Customers 1st, the Bank, and certain of their directors and executive officers may, under the rules of the SEC, be deemed to be "participants" in the solicitation of proxies from shareholders in connection with the proposed transaction. Information concerning the interests of directors and executive officers is set forth in the combined prospectus and proxy statement relating to the proposed transaction.

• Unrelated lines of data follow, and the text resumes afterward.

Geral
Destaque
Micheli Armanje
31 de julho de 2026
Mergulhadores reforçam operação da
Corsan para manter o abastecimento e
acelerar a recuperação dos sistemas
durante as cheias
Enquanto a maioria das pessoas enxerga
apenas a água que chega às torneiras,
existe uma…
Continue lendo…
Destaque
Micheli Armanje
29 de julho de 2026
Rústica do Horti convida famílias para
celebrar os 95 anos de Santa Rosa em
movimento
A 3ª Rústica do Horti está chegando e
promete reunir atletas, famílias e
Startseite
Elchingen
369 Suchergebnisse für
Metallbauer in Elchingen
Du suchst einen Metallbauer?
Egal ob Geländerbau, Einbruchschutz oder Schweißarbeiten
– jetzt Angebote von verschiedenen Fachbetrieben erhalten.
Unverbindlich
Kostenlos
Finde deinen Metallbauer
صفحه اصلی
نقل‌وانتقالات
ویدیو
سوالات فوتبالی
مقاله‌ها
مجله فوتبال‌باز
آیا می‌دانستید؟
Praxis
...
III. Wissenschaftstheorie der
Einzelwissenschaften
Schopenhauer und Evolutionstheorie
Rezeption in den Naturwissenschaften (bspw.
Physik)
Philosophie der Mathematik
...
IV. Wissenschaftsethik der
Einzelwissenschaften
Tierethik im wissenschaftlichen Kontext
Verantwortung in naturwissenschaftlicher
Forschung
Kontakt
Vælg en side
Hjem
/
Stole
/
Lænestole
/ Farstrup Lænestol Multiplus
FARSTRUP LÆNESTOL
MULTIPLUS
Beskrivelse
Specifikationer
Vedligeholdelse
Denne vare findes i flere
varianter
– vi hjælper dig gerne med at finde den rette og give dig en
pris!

This communication shall not constitute an offer to sell or the solicitation of an offer to buy any securities nor shall there be any sale of securities in any jurisdiction in which the offer, solicitation, or sale is unlawful before registration or qualification of the securities under the securities laws of the jurisdiction. No offer of securities shall be made except by means of a prospectus satisfying the requirements of Section 10 of the Securities Act of 1933, as amended.
"Safe Harbor" Statement
In addition to historical information, this information may contain "forward-looking statements" which are made in good faith by Customers 1st Bank ("the Bank"), pursuant to the "safe harbor" provisions of the Private Securities Litigation Reform Act of 1995. These forward-looking statements include statements with respect to the Bank's strategies, goals, beliefs, expectations, estimates, intentions, financial condition, results of operations, future performance and business. Statements preceded by, followed by or that include the words "may," "could," "should," "pro forma," "looking forward," "would," "believe," "expect," "anticipate," "estimate," "intend," "plan," or similar expressions generally indicate a forward-looking statement. These forward-looking statements involve risks and uncertainties that are subject to change based on various important factors (some of which, in whole or in part, are beyond the Bank's control). Numerous competitive, economic, regulatory, legal and technological factors, among others, could cause the Bank's financial performance to differ materially from the goals, plans, objectives, intentions and expectations expressed in such forward-looking statements. The Bank cautions that the foregoing factors are not exclusive, and neither such factors nor any such forward-looking statement takes into account the impact that any future acquisition may have on the Bank and any such forward-looking statement. The Bank does not undertake to update any forward-looking statement whether written or oral, that may be made from time to time by or on behalf of the Bank.